Islay Robinson, group chief executive of mortgage broker Enness Global, offers his advice on buying property in today's market.

While many have been quick to call a market collapse, this simply isn’t what we’re seeing on the ground. Many pockets of the global property market, including London and the UAE, continue to be compelling locations to invest in real estate.

While an air of uncertainty remains, the outlook is far better than anyone could have predicted. However, it is still important to consider the wider threat posed by Covid-19 when buying bricks and mortar. 

Anything with outside space, gardens and private entrances is a must and these property features will see your investment keep its value should the pandemic drag on. In contrast, flats and particularly high-rise developments are falling in popularity and investors should avoid them at all costs.

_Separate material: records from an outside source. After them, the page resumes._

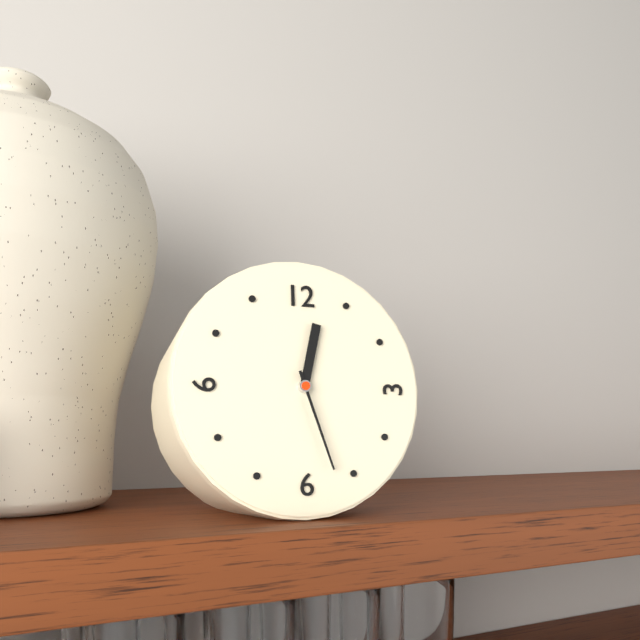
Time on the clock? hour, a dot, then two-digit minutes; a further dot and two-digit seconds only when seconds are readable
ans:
12.27
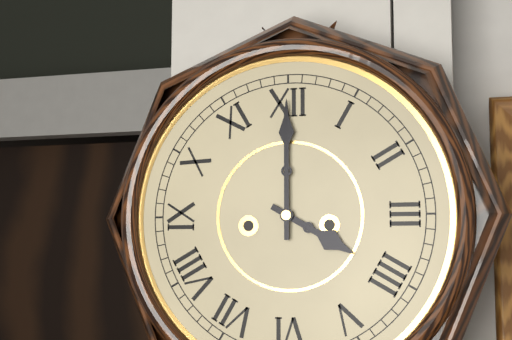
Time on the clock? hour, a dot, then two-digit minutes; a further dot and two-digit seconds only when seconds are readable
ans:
4.00
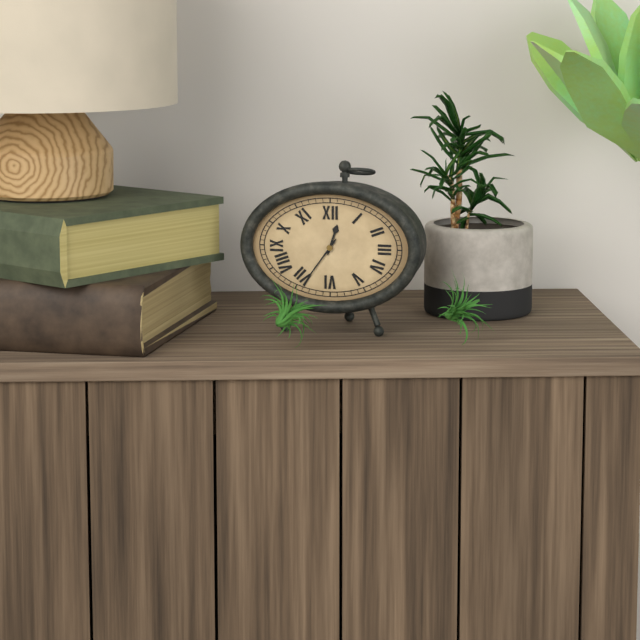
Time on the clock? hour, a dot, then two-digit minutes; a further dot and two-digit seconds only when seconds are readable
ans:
12.36
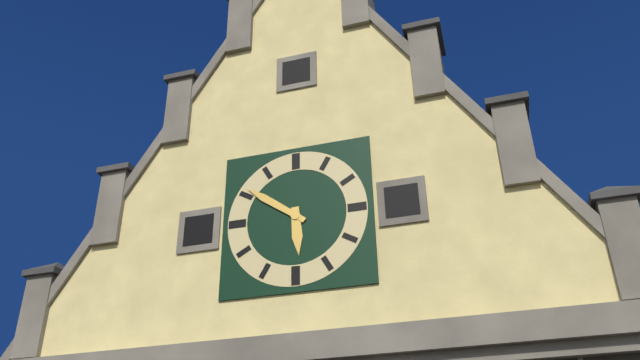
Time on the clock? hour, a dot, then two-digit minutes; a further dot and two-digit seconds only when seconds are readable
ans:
5.51
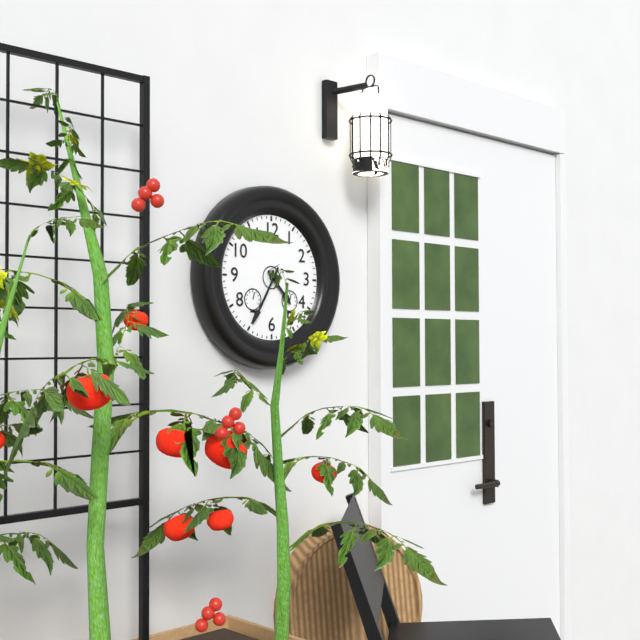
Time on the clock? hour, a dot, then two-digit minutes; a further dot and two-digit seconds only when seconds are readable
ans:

Attractive investment property can be hard to find amid strong demand and heightened buyer activity. When you do find one, be prepared to move hard and fast to secure it. If you have your finances in order, this shouldn’t be an issue.

Lenders continue to lend and rates remain at an all-time low, so utilise this. There is no point in tying up cash when you can keep this liquidity to maximise other opportunities. 

Keep your head and, as always when investing, take the long-term view. External factors such as coronavirus or Brexit will present challenges in the short-term, but the long-term outlook remains strong. 

Finally, keep an eye on your currency. Whenever currency fluctuations favour foreign buyers, you can bet that demand will increase, as they act to secure what is essentially a discounted property.

If this world was in any way rational, we would be going through a massive global property market crash right now.

Residential house prices have looked inflated for years – and by rights should have collapsed after the financial crisis in 2008. At the time, global central bankers saved property owners by unleashing massive fiscal stimulus and cutting interest rates almost to near zero, triggering yet another boom.

Central bankers are doing exactly the same today, averting a crash and in some parts of the world, driving prices to fresh highs.

The Knight Frank Prime Global Cities Index for the second quarter of this year shows house prices fell by 2.3 per cent at the height of the Covid-19 pandemic, between March and June. Yet, they are still up over the year as a whole, if marginally, by 0.9 per cent.

Knight Frank researcher Kate Everett-Allen says the true picture is hard to gauge, as 29 of the 56 countries it tracks failed to report second quarter figures, amid the lockdown confusion.

She says the impact of the pandemic is likely to be “inconsistent and regular”, and vary from country to country. "Much will depend on the state of the housing market prior to the pandemic, the length and severity of the lockdown, and local reliance on international demand, which has dried up due to travel restrictions," she says.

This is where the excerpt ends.